In deze zaak gaat het om de intrekking en terugvordering van bijstand van appellant door het college van burgemeester en wethouders van Sittard-Geleen. Appellant ontving sinds 11 februari 2000 bijstand op basis van de Participatiewet (PW). Het college heeft op 21 maart 2019 besloten om de bijstand van appellant met terugwerkende kracht vanaf 1 januari 2013 in te trekken en een bedrag van € 80.285,27 terug te vorderen.
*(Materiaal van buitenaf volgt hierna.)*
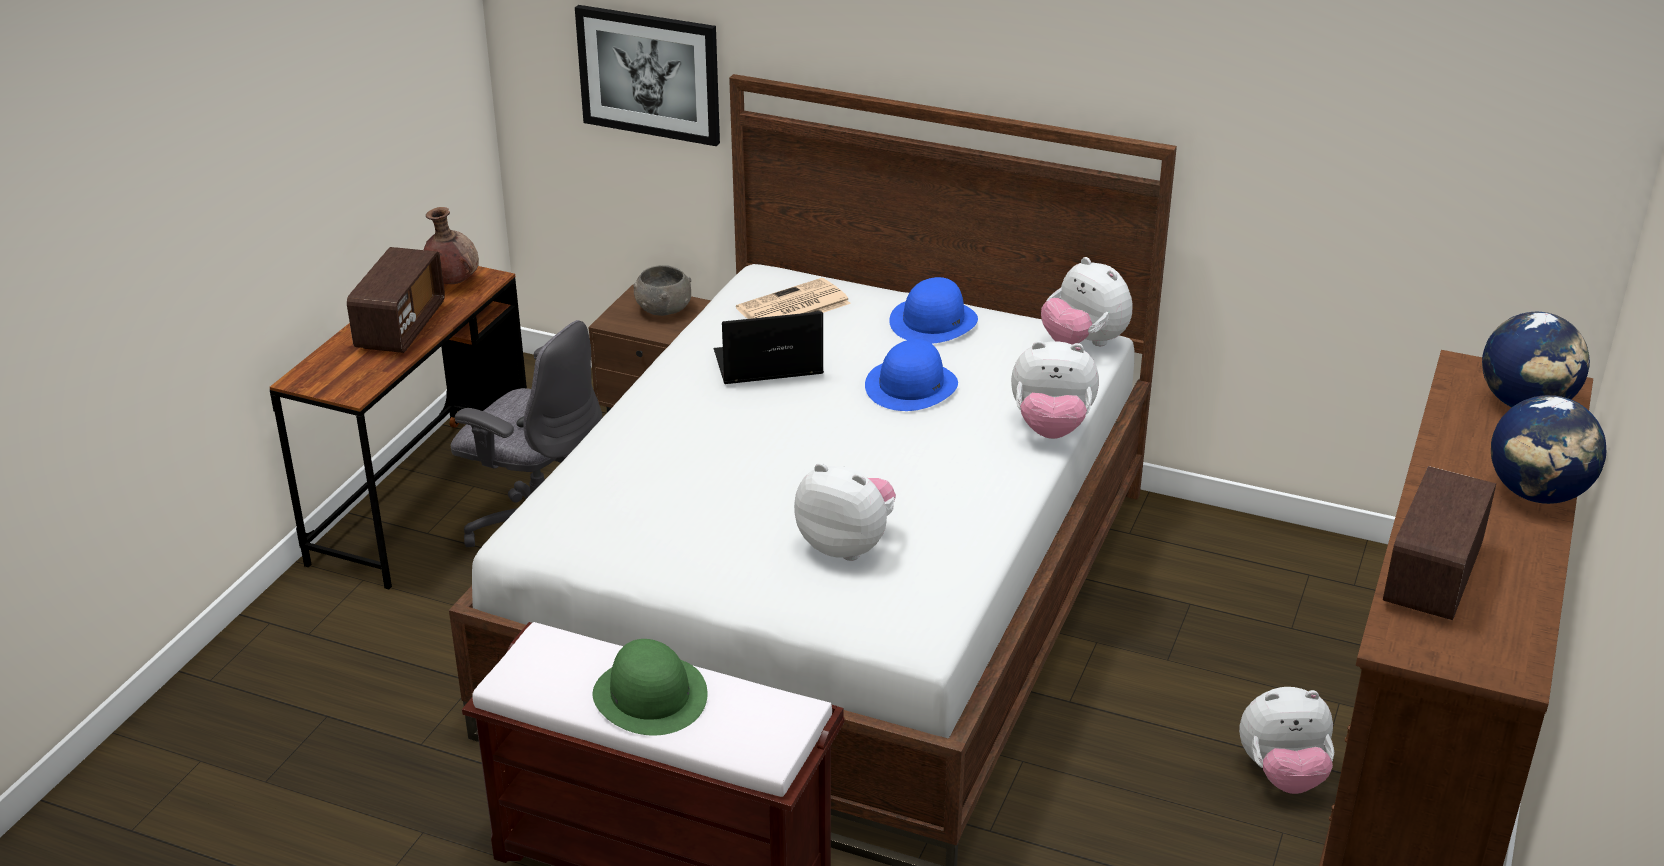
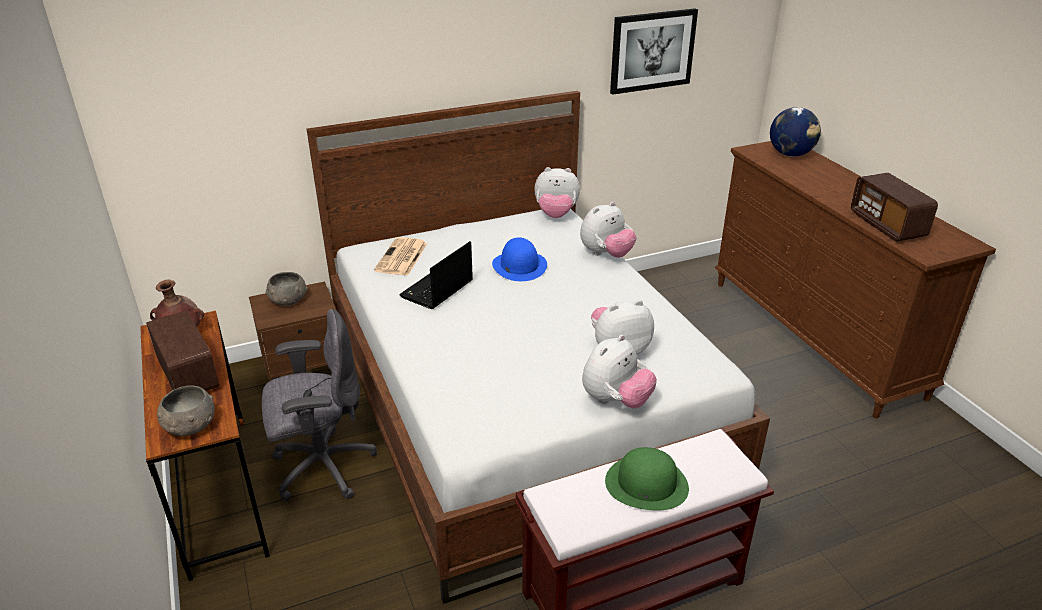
camera: 45 degrees left, 0 degrees up
(335, 378) = (190, 426): none -> grey bowl
(649, 74) = (238, 148): picture -> picture (652, 51)
(933, 321) = (479, 234): blue hat -> none
(1282, 775) = (779, 367): plush toy -> plush toy (616, 401)
(1537, 494) = (853, 182): globe -> none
Dit besluit volgde op een onderzoek naar de rechtmatigheid van de bijstand, waarbij bleek dat appellant verschillende bankrekeningen en een creditcard niet had gemeld, wat leidde tot de conclusie dat hij de inlichtingenverplichting had geschonden.
Appellant heeft bezwaar gemaakt tegen de besluiten van het college, maar het college heeft deze bezwaren ongegrond verklaard. De rechtbank heeft de beroepen van appellant tegen de bestreden besluiten eveneens ongegrond verklaard. In hoger beroep heeft appellant aangevoerd dat het college niet alle op de zaak betrekking hebbende stukken heeft overgelegd en dat hij de inlichtingenverplichting niet heeft geschonden. De Centrale Raad van Beroep heeft echter geoordeeld dat het college aan zijn verplichtingen heeft voldaan en dat appellant de inlichtingenverplichting wel degelijk heeft geschonden. Het hoger beroep van appellant is niet-ontvankelijk verklaard in de tweede zaak omdat er geen procesbelang was.
De Raad bevestigt de eerdere uitspraken en handhaaft de intrekking van de bijstand en de terugvordering van het bedrag. De uitspraak is gedaan op 30 mei 2023.